Hello everybody, I hope you’re having an amazing day today. Today, we’re going to prepare a special dish, chicken braised in coconut and tomato. It is one of my favorites food recipes. For mine, I am going to make it a bit unique. This is gonna smell and look delicious.
Chicken Braised in Coconut and Tomato is one of the most favored of recent trending foods on earth. It is simple, it is fast, it tastes delicious. It’s enjoyed by millions every day. They’re nice and they look wonderful. Chicken Braised in Coconut and Tomato is something that I have loved my entire life.
Here, they are browned, then braised in a fragrant tomato-coconut broth flecked with ginger, garlic, cumin and cinnamon. The result is a rich, stew-like dish, which works nicely served over white rice. By cooking the rice as the chicken finishes braising, you can get everything on the table at the same time.
To get started with this particular recipe, we have to prepare a few components. You can have chicken braised in coconut and tomato using 13 ingredients and 4 steps. Here is how you can achieve that.
The ingredients needed to make Chicken Braised in Coconut and Tomato:
- Prepare 8 chicken thighs, bone-in and skin-on
- Make ready 2 tsp ground cumin
- Prepare 2 tsp ground coriander
- Get 1 tsp ground cinnamon
- Get 1/2 tsp hot paprika
- Take 1/4 cup tomato paste
- Take 5 cloves garlic, thinly sliced
- Get 1 medium onion, sliced
- Get 1/2 cup chicken stock
- Make ready 1 (14 oz) can coconut milk
- Prepare 1 tsp honey
- Make ready 1 thumb-sized nub ginger, peeled and very thinly sliced
- Take 1 handful cilantro, chopped
Garnish with the gremolata and cilantro sprigs and serve with lime wedges. The braised chicken can be refrigerated overnight. This easy tomato braised chicken recipe is basically screaming for you to customize. Make the dish creamy by finishing the dish with a splash of half and half, creme fraiche, coconut cream (or How to Use Leftover Tomato Braised Chicken.
Instructions to make Chicken Braised in Coconut and Tomato:
- Season the chicken thighs with salt and pepper. Put a large pan on medium-high heat and add the chicken, skin-side down. Fry for about 5 minutes until browned, then flip over and fry 5 minutes on the other side. Remove the chicken to a plate and drain the excess oil from the pan.
- Add the spices to the pan and let them toast for 1 minute. Stir in a small splash of veg oil and continue frying 1 minute. Add the tomato paste, garlic and onion and continue cooking 3 to 4 minutes. Add the chicken stock, coconut milk, honey, a good dash of salt and several grinds of black pepper and reduce the heat to low.

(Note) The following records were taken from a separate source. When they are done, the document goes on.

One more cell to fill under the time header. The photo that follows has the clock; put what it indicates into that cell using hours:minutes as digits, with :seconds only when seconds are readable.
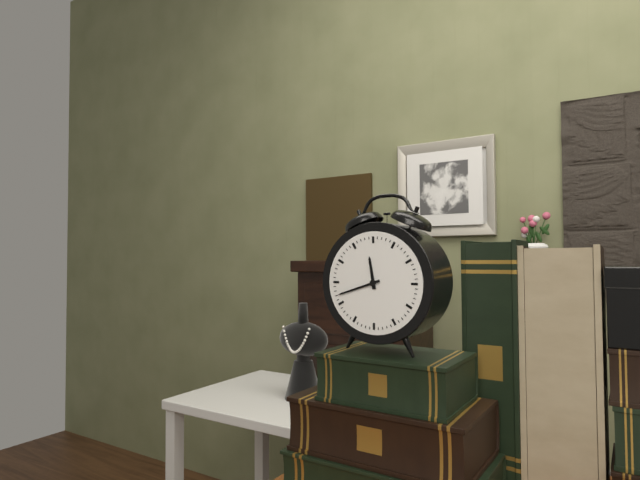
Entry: 11:42
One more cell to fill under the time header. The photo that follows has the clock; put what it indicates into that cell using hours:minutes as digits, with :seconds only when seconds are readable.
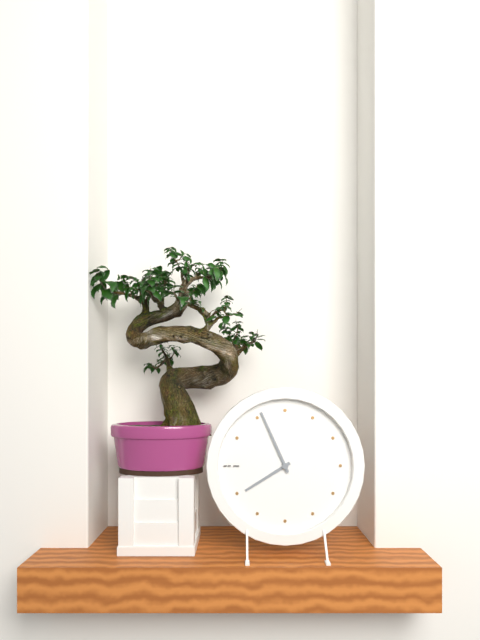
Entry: 7:56
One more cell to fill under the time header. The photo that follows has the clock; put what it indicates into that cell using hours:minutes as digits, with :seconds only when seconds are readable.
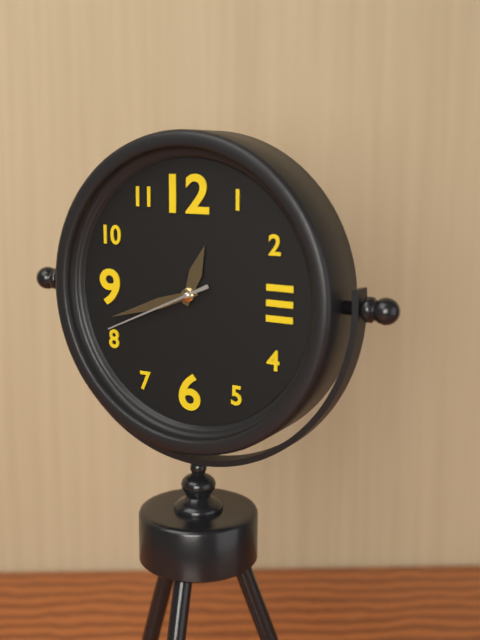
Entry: 12:42:41
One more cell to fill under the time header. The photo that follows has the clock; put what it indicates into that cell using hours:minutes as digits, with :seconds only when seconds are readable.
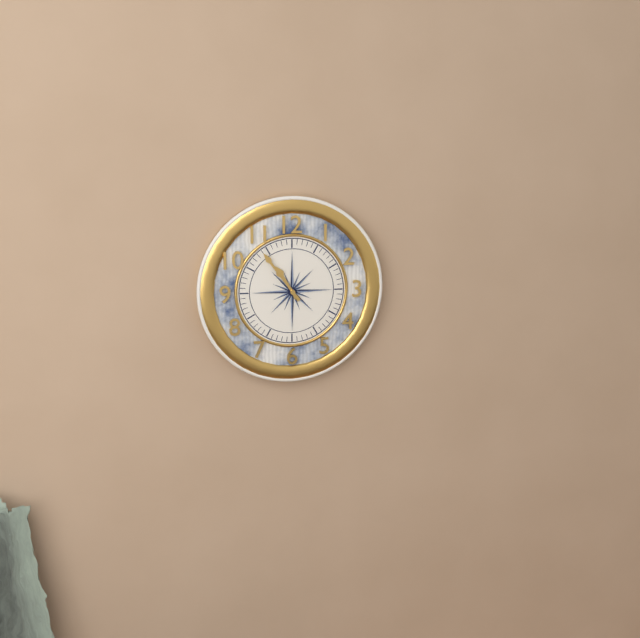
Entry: 10:54
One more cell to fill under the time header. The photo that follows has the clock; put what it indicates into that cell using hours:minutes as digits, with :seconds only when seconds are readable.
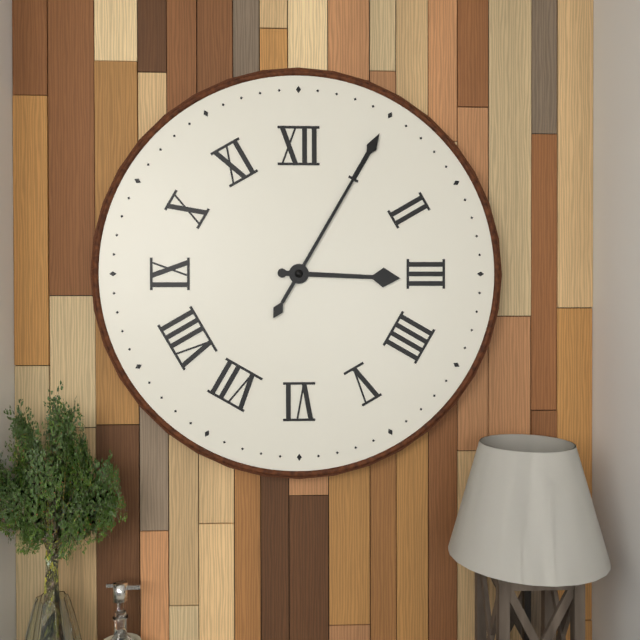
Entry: 3:05
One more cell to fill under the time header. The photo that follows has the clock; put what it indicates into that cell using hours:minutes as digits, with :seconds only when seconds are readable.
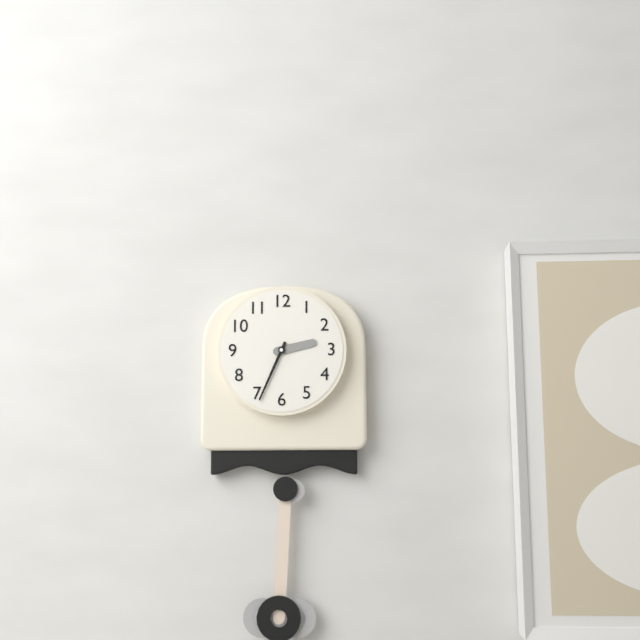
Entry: 2:34
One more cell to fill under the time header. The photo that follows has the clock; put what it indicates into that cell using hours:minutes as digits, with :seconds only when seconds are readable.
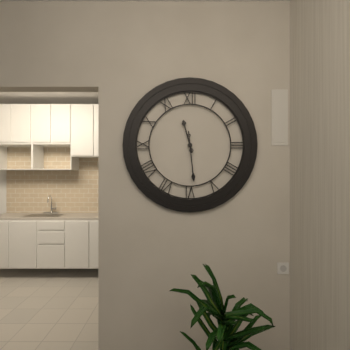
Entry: 11:29
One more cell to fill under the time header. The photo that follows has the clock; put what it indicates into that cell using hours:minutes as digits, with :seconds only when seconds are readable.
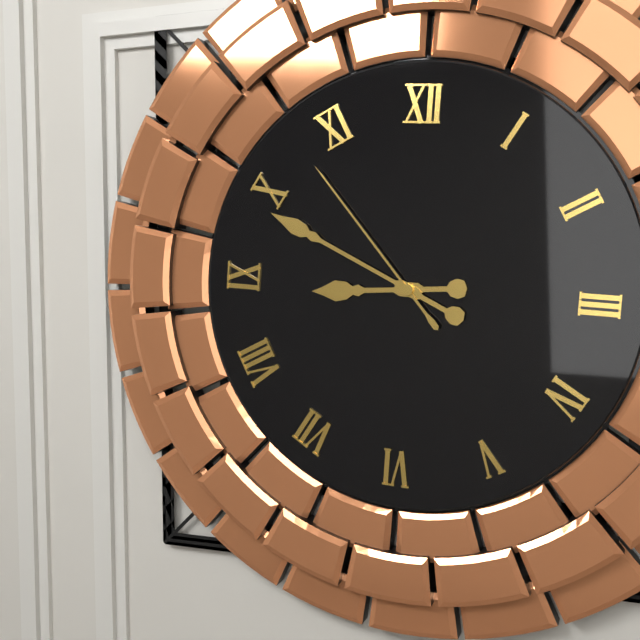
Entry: 8:49:53
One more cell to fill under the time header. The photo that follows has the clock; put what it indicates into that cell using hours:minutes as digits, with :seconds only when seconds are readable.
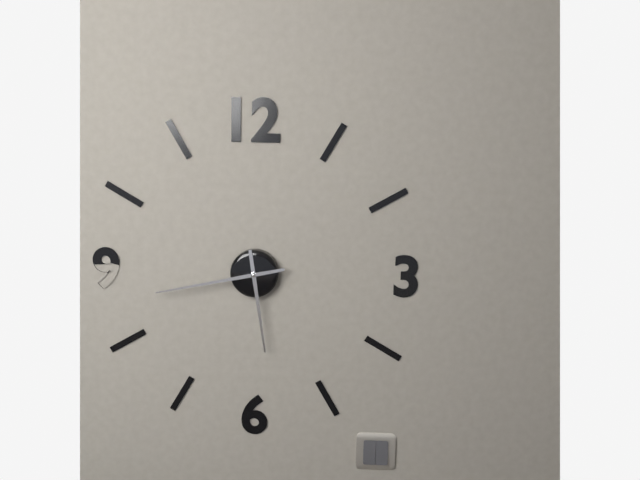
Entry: 5:43
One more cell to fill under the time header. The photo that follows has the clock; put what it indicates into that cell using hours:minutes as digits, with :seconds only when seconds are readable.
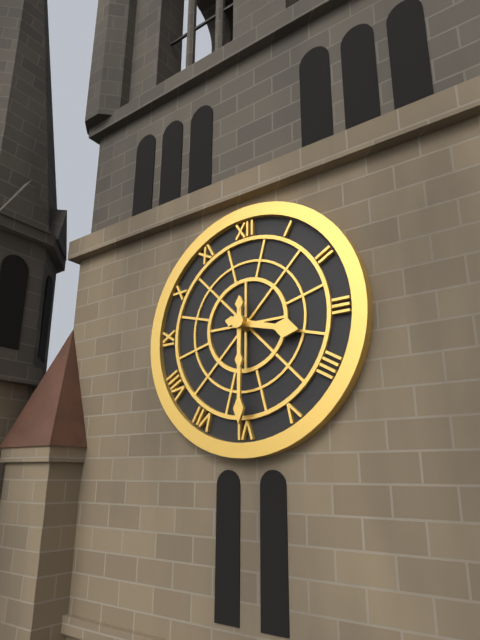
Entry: 3:30
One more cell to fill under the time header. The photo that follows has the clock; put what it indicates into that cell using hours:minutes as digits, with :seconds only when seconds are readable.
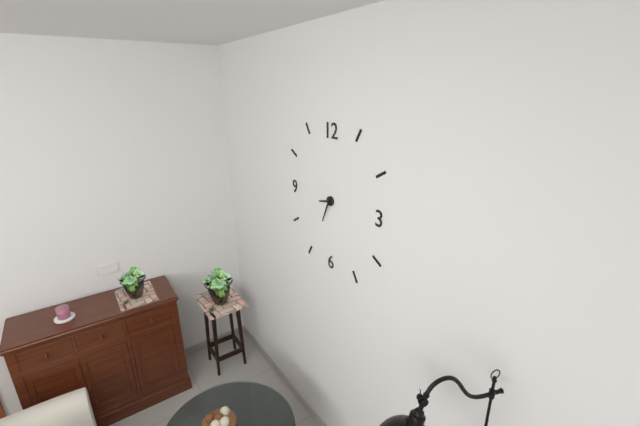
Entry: 8:34
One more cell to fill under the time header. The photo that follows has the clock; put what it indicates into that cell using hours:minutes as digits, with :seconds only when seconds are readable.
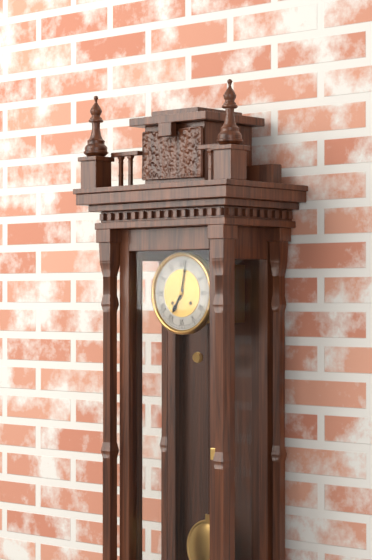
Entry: 7:02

- Lay the chicken pieces back in the pan. Cover (make sure the lid is slightly ajar) and let simmer for 40 minutes. Flip the chicken every few minutes.
- Remove the cover and sprinkle the ginger slices into the pan. Continue simmering for 5 minutes. Sprinkle in the chopped cilantro, then serve the chicken and sauce atop freshly steamed rice.
Tacos: Shred the chicken and make tinga style tacos with. This Chicken, Coconut & Tomato Curry. It's quite possibly the easiest cook-from-scratch curry recipe you'll find, using just a handful of simple ingredients. I also added chick peas and served over crispy lentil cakes I had fried in coconut oil. Next time I think I will add Spinach or serve over a plate of.
So that’s going to wrap this up for this special food chicken braised in coconut and tomato recipe. Thank you very much for your time. I am sure you will make this at home. There is gonna be more interesting food in home recipes coming up. Don’t forget to bookmark this page in your browser, and share it to your loved ones, friends and colleague. Thank you for reading. Go on get cooking!